- **Requirement**
Apart from the pictures, please restate every entry below exactly.

- **Recorded data**
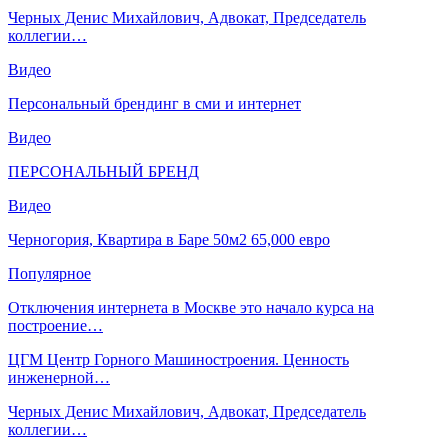
Черных Денис Михайлович, Адвокат, Председатель
коллегии…
Видео
Персональный брендинг в сми и интернет
Видео
ПЕРСОНАЛЬНЫЙ БРЕНД
Видео
Черногория, Квартира в Баре 50м2 65,000 евро
Популярное
Отключения интернета в Москве это начало курса на
построение…
ЦГМ Центр Горного Машиностроения. Ценность
инженерной…
Черных Денис Михайлович, Адвокат, Председатель
коллегии…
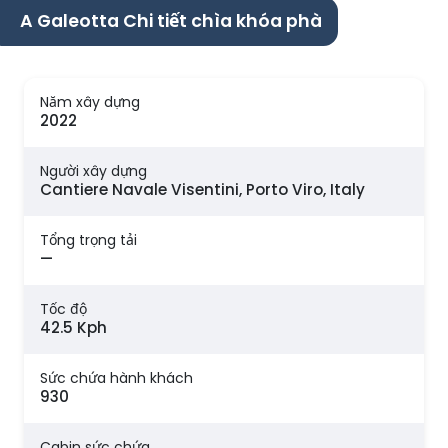
A Galeotta Chi tiết chìa khóa phà
Năm xây dựng
2022
Người xây dựng
Cantiere Navale Visentini, Porto Viro, Italy
Tổng trọng tải
—
Tốc độ
42.5 Kph
Sức chứa hành khách
930
Cabin sức chứa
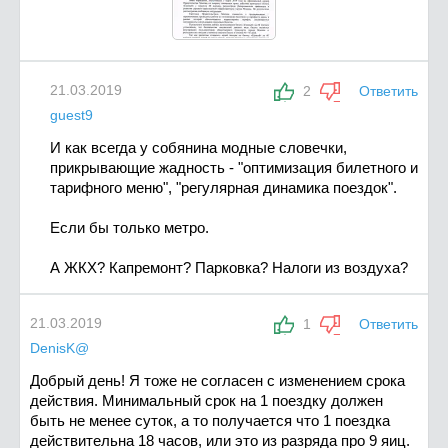
21.03.2019
2
Ответить
guest9
И как всегда у собянина модные словечки,
прикрывающие жадность - "оптимизация билетного и
тарифного меню", "регулярная динамика поездок".
Если бы только метро.
А ЖКХ? Капремонт? Парковка? Налоги из воздуха?
21.03.2019
1
Ответить
DenisK@
Добрый день! Я тоже не согласeн с изменением срока
действия. Минимальный срок на 1 поездку должен
быть не менее суток, а то получается что 1 поездка
действительна 18 часов, или это из разряда про 9 яиц.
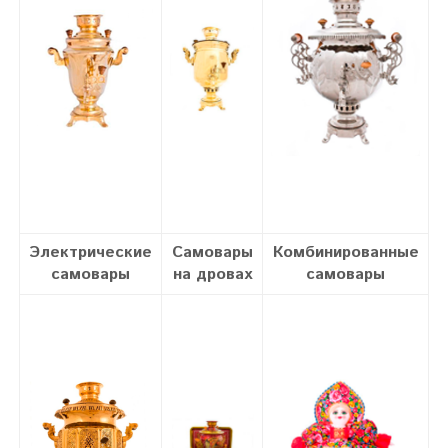
Электрические
Самовары
Комбинированные
самовары
на дровах
самовары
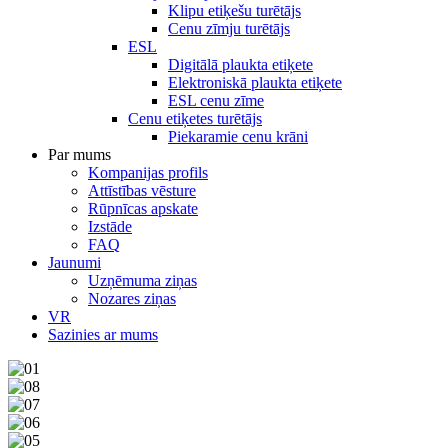
Klipu etiķešu turētājs
Cenu zīmju turētājs
ESL
Digitālā plaukta etiķete
Elektroniskā plaukta etiķete
ESL cenu zīme
Cenu etiķetes turētājs
Piekaramie cenu krāni
Par mums
Kompanijas profils
Attīstības vēsture
Rūpnīcas apskate
Izstāde
FAQ
Jaunumi
Uzņēmuma ziņas
Nozares ziņas
VR
Sazinies ar mums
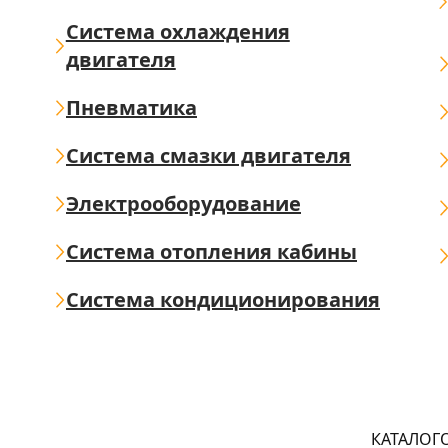
Система охлаждения
двигателя
Пневматика
Система смазки двигателя
Электрооборудование
Система отопления кабины
Система кондиционирования
КАТАЛОГ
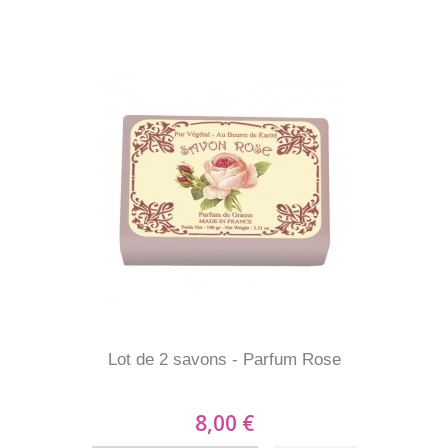
Lot de 2 savons - Parfum Rose
8,00 €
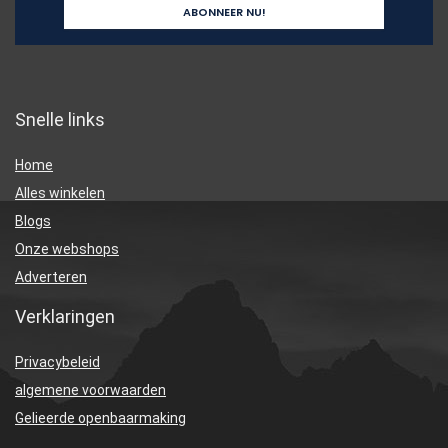
Snelle links
Home
Alles winkelen
Blogs
Onze webshops
Adverteren
Verklaringen
Privacybeleid
algemene voorwaarden
Gelieerde openbaarmaking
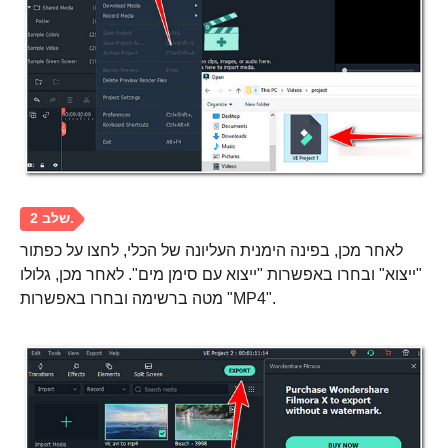
שלב 1.
לאחר מכן, בפינה הימנית העליונה של הכלי, לחצו על כפתור
"ייצוא" ובחרו באפשרות "ייצוא עם סימן מים". לאחר מכן, גלולו
מטה ברשימה ובחרו באפשרות "MP4".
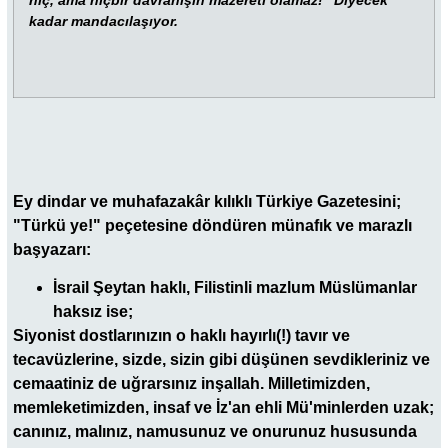
kadar mandacılaşıyor.
Ey dindar ve muhafazakâr kılıklı Türkiye Gazetesini;
"Türkü ye!" peçetesine döndüren münafık ve marazlı
başyazarı:
İsrail Şeytan haklı, Filistinli mazlum Müslümanlar
haksız ise;
Siyonist dostlarınızın o haklı hayırlı(!) tavır ve
tecavüzlerine, sizde, sizin gibi düşünen sevdikleriniz ve
cemaatiniz de uğrarsınız inşallah. Milletimizden,
memleketimizden, insaf ve İz'an ehli Mü'minlerden uzak;
canınız, malınız, namusunuz ve onurunuz hususunda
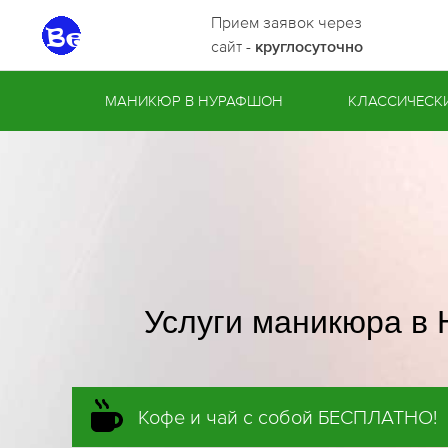
Прием заявок через
сайт -
круглосуточно
МАНИКЮР В НУРАФШОН
КЛАССИЧЕСК
Услуги маникюра в
Кофе и чай с собой БЕСПЛАТНО!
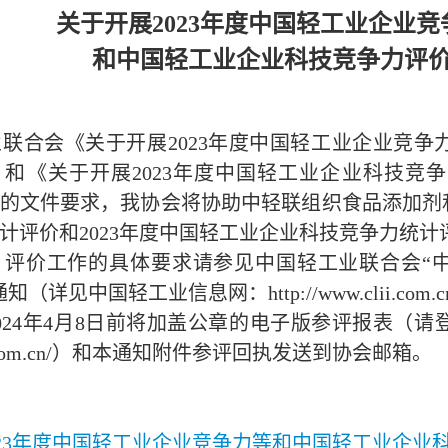
关于开展
2023
年度中国轻工业企业竞
和中国轻工业企业科技竞争力评
业联合会《关于开展
2023
年度中国轻工业企业竞争
）和《关于开展
2023
年度中国轻工业企业科技竞争
的文件要求，我协会将协助中轻联组织食品添加剂
计评价和
2023
年度中国轻工业企业科技竞争力统计
，评价工作的具体要求请参见中国轻工业联合会“
通知（详见中国轻工业信息网：
http://www.clii.com.c
024
年
4
月
8
日前将加盖公章的电子版参评报表（请
com.cn/
）和本通知附件参评回执发送到协会邮箱。
023年度中国轻工业企业竞争力等和中国轻工业企业科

- **Completed exercise**
Черных Денис Михайлович, Адвокат, Председатель
коллегии…
Видео
Персональный брендинг в сми и интернет
Видео
ПЕРСОНАЛЬНЫЙ БРЕНД
Видео
Черногория, Квартира в Баре 50м2 65,000 евро
Популярное
Отключения интернета в Москве это начало курса на
построение…
ЦГМ Центр Горного Машиностроения. Ценность
инженерной…
Черных Денис Михайлович, Адвокат, Председатель
коллегии…
A Galeotta Chi tiết chìa khóa phà
Năm xây dựng
2022
Người xây dựng
Cantiere Navale Visentini, Porto Viro, Italy
Tổng trọng tải
—
Tốc độ
42.5 Kph
Sức chứa hành khách
930
Cabin sức chứa
21.03.2019
2
Ответить
guest9
И как всегда у собянина модные словечки,
прикрывающие жадность - "оптимизация билетного и
тарифного меню", "регулярная динамика поездок".
Если бы только метро.
А ЖКХ? Капремонт? Парковка? Налоги из воздуха?
21.03.2019
1
Ответить
DenisK@
Добрый день! Я тоже не согласeн с изменением срока
действия. Минимальный срок на 1 поездку должен
быть не менее суток, а то получается что 1 поездка
действительна 18 часов, или это из разряда про 9 яиц.
Электрические
Самовары
Комбинированные
самовары
на дровах
самовары
Klipu etiķešu turētājs
Cenu zīmju turētājs
ESL
Digitālā plaukta etiķete
Elektroniskā plaukta etiķete
ESL cenu zīme
Cenu etiķetes turētājs
Piekaramie cenu krāni
Par mums
Kompanijas profils
Attīstības vēsture
Rūpnīcas apskate
Izstāde
FAQ
Jaunumi
Uzņēmuma ziņas
Nozares ziņas
VR
Sazinies ar mums
Система охлаждения
двигателя
Пневматика
Система смазки двигателя
Электрооборудование
Система отопления кабины
Система кондиционирования
КАТАЛОГ
Lot de 2 savons - Parfum Rose
8,00 €
Snelle links
Home
Alles winkelen
Blogs
Onze webshops
Adverteren
Verklaringen
Privacybeleid
algemene voorwaarden
Gelieerde openbaarmaking
שלב 1.
לאחר מכן, בפינה הימנית העליונה של הכלי, לחצו על כפתור
"ייצוא" ובחרו באפשרות "ייצוא עם סימן מים". לאחר מכן, גלולו
מטה ברשימה ובחרו באפשרות "MP4".
kadar mandacılaşıyor.
Ey dindar ve muhafazakâr kılıklı Türkiye Gazetesini;
"Türkü ye!" peçetesine döndüren münafık ve marazlı
başyazarı:
İsrail Şeytan haklı, Filistinli mazlum Müslümanlar
haksız ise;
Siyonist dostlarınızın o haklı hayırlı(!) tavır ve
tecavüzlerine, sizde, sizin gibi düşünen sevdikleriniz ve
cemaatiniz de uğrarsınız inşallah. Milletimizden,
memleketimizden, insaf ve İz'an ehli Mü'minlerden uzak;
canınız, malınız, namusunuz ve onurunuz hususunda
Прием заявок через
сайт -
круглосуточно
МАНИКЮР В НУРАФШОН
КЛАССИЧЕСК
Услуги маникюра в
Кофе и чай с собой БЕСПЛАТНО!
关于开展
2023
年度中国轻工业企业竞
和中国轻工业企业科技竞争力评
业联合会《关于开展
2023
年度中国轻工业企业竞争
）和《关于开展
2023
年度中国轻工业企业科技竞争
的文件要求，我协会将协助中轻联组织食品添加剂
计评价和
2023
年度中国轻工业企业科技竞争力统计
，评价工作的具体要求请参见中国轻工业联合会“
通知（详见中国轻工业信息网：
http://www.clii.com.c
024
年
4
月
8
日前将加盖公章的电子版参评报表（请
com.cn/
）和本通知附件参评回执发送到协会邮箱。
023年度中国轻工业企业竞争力等和中国轻工业企业科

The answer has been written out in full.